Arrivammo in mensa e gli indicai il tavolo dove io e i miei amici eravamo soliti a sederci, vicino al muro più esterno da dove potevamo avere un'ottima visuale del refettorio, feci cenno a Jace, Julian e Alex che erano già seduti e loro mi salutarono incitandomi ad andare verso di loro.
"Vieni ti presento i miei amici, sono quelli là giù." dissi a Nico che si guardava intorno vagamente frastornato dal rumore della mensa, lui annuì ma sembrava vagamente intimidito.
"Ragazzi, questo è Nico, mi ha salvato il culo con Blitz prima, quindi io vado ad offrirgli il pranzo, trattatelo bene, ok? Nico, questi sono Jace, il biondino con l'aria da idiota - che  fece un cenno ed un sorriso a Nico, seguito da il medio a me, a cui risposi con un bacino- quello con l'aria da artista maledetto è Julian- alzò gli occhi da il drum che si stava girando e sorrise- e quello è Alex" gli presentai tutti e lui rispose stringendo la mano a tutti.

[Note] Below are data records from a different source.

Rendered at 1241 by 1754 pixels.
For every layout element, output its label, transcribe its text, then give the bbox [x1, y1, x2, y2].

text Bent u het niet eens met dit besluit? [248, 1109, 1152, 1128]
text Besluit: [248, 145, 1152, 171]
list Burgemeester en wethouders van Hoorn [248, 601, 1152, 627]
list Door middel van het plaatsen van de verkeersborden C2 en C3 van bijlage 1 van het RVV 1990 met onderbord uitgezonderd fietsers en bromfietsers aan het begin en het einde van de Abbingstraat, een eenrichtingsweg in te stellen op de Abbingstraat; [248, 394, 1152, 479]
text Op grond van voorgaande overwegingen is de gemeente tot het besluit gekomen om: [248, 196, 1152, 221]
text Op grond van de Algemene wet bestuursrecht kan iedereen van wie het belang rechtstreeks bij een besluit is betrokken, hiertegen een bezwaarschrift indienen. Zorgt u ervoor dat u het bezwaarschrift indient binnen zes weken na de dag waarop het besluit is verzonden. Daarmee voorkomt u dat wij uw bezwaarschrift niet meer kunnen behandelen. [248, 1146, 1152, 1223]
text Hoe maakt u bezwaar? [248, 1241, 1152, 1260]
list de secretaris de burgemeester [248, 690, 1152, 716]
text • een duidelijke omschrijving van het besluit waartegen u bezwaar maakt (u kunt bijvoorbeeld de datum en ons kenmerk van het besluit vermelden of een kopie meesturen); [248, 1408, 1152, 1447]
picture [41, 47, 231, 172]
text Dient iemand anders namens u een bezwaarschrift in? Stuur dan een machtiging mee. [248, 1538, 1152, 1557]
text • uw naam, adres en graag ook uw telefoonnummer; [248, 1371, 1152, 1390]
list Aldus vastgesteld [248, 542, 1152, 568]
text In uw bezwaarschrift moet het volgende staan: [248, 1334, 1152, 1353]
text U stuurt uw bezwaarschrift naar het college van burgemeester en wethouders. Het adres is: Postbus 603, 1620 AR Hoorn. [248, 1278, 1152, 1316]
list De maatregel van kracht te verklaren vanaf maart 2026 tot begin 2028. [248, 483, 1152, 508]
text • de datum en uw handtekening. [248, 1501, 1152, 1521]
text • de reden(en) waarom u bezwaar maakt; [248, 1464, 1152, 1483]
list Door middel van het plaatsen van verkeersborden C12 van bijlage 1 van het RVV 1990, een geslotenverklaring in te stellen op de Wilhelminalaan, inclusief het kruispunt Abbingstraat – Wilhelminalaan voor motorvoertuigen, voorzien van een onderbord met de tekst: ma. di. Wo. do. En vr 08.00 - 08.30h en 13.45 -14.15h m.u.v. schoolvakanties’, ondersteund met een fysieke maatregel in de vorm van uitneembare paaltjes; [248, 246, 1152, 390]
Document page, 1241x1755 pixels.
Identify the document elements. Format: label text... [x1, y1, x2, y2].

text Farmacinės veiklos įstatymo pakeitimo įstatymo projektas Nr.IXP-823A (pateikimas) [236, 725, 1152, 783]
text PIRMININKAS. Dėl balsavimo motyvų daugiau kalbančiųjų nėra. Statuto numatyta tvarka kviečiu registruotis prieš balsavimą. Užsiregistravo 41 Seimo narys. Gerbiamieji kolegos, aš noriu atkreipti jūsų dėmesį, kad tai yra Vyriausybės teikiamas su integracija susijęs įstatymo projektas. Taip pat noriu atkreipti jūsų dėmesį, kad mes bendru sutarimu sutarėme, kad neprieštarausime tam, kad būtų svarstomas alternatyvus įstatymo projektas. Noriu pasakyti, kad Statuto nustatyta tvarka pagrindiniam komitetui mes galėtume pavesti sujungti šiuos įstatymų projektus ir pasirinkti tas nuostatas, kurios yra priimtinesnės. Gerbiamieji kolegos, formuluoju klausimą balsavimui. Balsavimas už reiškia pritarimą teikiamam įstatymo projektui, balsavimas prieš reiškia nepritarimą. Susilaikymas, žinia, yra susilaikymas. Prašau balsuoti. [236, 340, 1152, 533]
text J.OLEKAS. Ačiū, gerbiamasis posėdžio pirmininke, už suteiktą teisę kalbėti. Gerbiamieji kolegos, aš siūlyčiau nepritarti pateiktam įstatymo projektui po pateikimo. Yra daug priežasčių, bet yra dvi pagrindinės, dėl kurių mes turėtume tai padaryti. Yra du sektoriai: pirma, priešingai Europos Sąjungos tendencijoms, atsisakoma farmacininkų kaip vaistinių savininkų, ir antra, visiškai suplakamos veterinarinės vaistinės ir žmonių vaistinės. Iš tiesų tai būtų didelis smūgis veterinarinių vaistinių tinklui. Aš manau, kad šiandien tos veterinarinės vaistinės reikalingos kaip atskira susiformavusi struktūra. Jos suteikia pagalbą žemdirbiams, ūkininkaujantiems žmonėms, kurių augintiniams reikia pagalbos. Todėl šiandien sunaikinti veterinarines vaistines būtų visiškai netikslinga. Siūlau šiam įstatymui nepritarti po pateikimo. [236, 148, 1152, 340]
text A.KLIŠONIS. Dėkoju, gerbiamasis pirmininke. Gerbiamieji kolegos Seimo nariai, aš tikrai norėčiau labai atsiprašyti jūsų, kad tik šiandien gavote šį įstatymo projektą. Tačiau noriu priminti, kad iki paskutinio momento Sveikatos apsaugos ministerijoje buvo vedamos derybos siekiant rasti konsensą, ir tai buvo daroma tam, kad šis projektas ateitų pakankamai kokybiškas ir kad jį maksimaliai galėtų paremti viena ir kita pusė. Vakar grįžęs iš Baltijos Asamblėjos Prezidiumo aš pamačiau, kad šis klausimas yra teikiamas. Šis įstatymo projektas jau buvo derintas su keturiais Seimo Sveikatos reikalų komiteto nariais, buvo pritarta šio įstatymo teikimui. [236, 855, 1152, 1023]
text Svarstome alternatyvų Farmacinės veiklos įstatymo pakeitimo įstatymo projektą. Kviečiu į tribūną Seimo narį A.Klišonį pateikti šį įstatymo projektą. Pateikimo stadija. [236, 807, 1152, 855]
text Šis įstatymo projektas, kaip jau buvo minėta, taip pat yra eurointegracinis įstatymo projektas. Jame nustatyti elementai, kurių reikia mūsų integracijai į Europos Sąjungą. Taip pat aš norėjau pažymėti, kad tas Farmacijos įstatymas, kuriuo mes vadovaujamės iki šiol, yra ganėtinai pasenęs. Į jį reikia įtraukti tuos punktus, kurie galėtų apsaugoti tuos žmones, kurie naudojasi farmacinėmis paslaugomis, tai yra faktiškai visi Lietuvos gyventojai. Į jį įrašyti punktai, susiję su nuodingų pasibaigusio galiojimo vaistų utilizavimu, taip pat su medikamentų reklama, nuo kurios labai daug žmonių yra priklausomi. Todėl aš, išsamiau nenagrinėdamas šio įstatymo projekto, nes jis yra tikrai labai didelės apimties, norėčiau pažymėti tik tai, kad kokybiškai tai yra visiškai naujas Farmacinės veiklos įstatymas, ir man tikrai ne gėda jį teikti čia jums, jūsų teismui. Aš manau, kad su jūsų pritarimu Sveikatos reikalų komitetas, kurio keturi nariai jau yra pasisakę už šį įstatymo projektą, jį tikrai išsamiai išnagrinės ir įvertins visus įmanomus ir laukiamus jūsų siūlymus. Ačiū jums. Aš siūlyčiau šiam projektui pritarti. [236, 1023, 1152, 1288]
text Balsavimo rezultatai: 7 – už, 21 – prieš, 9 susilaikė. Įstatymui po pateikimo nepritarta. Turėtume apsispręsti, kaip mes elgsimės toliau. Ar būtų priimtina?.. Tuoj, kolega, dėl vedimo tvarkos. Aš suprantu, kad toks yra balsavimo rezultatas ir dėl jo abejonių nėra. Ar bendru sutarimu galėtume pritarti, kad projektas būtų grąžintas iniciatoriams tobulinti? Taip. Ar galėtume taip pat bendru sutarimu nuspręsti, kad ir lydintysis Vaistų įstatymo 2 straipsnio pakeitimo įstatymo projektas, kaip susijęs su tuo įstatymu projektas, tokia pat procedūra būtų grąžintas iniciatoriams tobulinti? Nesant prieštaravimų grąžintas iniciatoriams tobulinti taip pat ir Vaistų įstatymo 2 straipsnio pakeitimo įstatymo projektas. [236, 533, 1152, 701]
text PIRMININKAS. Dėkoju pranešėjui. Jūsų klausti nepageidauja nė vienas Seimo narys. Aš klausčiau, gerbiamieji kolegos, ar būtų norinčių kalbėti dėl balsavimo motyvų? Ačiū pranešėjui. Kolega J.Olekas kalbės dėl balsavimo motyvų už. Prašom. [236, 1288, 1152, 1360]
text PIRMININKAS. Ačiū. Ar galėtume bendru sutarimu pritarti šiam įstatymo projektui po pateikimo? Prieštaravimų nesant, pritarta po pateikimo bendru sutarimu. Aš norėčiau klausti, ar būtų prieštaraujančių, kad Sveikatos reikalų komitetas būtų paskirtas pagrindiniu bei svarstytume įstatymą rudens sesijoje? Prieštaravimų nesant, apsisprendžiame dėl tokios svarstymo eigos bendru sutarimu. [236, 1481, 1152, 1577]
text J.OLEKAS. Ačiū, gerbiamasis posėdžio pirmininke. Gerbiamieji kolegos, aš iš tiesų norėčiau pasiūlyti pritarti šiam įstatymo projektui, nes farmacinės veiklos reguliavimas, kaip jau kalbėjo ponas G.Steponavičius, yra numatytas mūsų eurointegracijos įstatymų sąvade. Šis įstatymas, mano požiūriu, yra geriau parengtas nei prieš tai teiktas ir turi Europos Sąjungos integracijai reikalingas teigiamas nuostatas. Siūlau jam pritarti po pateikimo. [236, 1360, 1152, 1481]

"Ma perchè ad Alex non hai dato nessun nomignolo strano?" chiese Jace lamentandosi mentre facevano posto Nico.
"Perchè lui è normale, idiota" risposi dandogli una spintarella "Voi, sganciate i soldi e gli ordini, vado io ad ordinare ma offro solo a lui"
I ragazzi mi diedero le loro ordinazione i soldi, attesi che il mio nuovo amico mi dicesse il suo ma lui mi guardava in modo strano, come se fosse confuso. Gli sventolai la mano davanti alla faccia in attesa che mi dicesse qualcosa.
"Ehm...boh? Fai tu, qualcosa di buono che non costi  tanto" rispose lui.
Pensai intensamente a cosa prendergli, sapevo di volerlo stupire o magari farlo contento. Fargli pensare che avevo buoni gusti. Optai per un hamburger con patatine, meglio di così! Mangiammo insieme e parlammo molto, i ragazzi lo avevano subito accolto e si trovarono bene con lui, tanto che da quel giorno cominciò ad uscire con noi, e quello fu la mia rovina.